CBE/ENGR 225 Seminar Presents: Dr. Josh Kogot, Research Biochemist Head, Biotechnology Research Laboratory Intelligent Sensing & Irregular Warfare Branch United States Naval Special Warfare Command, Panama City Division

Tues., January 16, 2018 @ 4pm in ESB #2001

Tuesday, January 16, 2018

ESB #2001

4:00pm-5:00pm

*Light refreshments will be provided* 

Josh Kogot, Ph.D.
Research Biochemist
Head, Biotechnology Research Laboratory

Intelligent Sensing & Irregular Warfare Branch

United States Naval Special Warfare Command, Panama City Division


Host: Sumita Pennathur

 

Marine Bio-inspired and Bio-mimetic Technologies for

Future Naval Capabilities:

ABSTRACT: From the ocean surface to the bottom of the sea, unique marine life has adapted to the harsh ocean environment.  These biological adaptations can provide inspiration for new materials and sensing capabilities to support the warfighter and fleet.  I will provide an overview of the biotechnology research at the Naval Surface Warfare Center in Panama City, from the micro- to macroscale toward novel whole-cell and electro- sensing capabilities to recreating a marine biomaterial as strong as silk and completely stable in the ocean.  On the microscale, naturally occurring cyanbacteria are known to adapt, tolerate, and thrive in the presence of environmental pollutants.  Taking advantage of the adaptability and nitrogen fixing capabilities of cyanobacteria, naturally occurring marine cyanobacteria were used to rapidly degrade TNT in seawater towards creating a whole-cell bio-sensor for TNT.  This has tremendous environmental impact to the Navy for disposing of unexploded ordnances and has promise for explosive sensing in the open ocean.  On the micro- and macroscale, the unrivaled electrosensing capability of the elasmobranchs (sharks, skates, and rays) may provide a novel electrosensor modality in the coastal and littoral waters that are often too murky for acoustic or optical sensing.   

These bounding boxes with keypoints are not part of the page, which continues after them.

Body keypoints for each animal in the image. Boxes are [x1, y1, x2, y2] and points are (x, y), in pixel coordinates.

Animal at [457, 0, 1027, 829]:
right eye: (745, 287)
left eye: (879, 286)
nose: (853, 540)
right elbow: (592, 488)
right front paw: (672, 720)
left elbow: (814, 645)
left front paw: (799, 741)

My group has been working on developing microfluidic, bio-mimetic electrosensors inspired by the elasmobranchs using various formulations of hydrogels, proteins, and polysaccharides, to mimic the natural hydrogel material found in the ampullae of Lorenzini in sharks.  Finally, on the macroscale, I have created a biomimetic protein filament derived from the hagfish.  This bottom-dwelling fish uses a filament-based slime as a defense mechanism against predators.  The filament component of the slime has tensile strength similar to spider silk and has tremendous promise as a future marine biomaterial.